# WORK TO COMPLETE:
Return the entries that follow exactly, with no images.

** THE DATA follows **

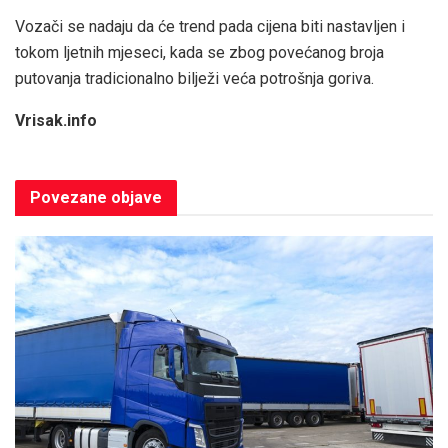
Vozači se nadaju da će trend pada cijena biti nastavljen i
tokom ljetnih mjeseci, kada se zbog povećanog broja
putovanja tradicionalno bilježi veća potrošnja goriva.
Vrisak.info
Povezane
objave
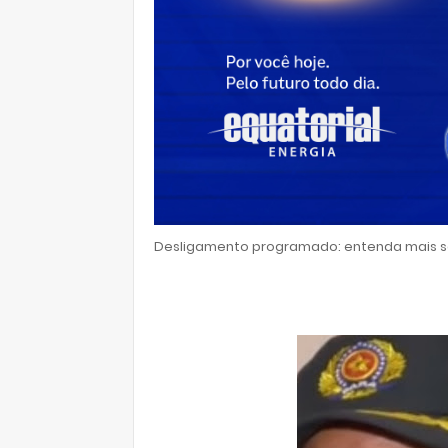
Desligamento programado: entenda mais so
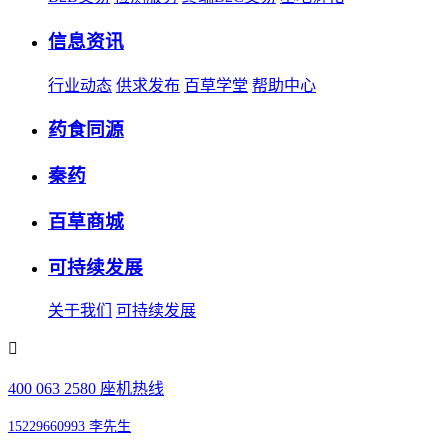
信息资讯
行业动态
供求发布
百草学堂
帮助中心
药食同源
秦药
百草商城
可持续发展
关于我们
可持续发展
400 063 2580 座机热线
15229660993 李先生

** End of THE DATA **

# SOLUTION FOR THIS PROBLEM:
Vozači se nadaju da će trend pada cijena biti nastavljen i
tokom ljetnih mjeseci, kada se zbog povećanog broja
putovanja tradicionalno bilježi veća potrošnja goriva.
Vrisak.info
Povezane
objave
Desligamento programado: entenda mais so
信息资讯
行业动态
供求发布
百草学堂
帮助中心
药食同源
秦药
百草商城
可持续发展
关于我们
可持续发展
400 063 2580 座机热线
15229660993 李先生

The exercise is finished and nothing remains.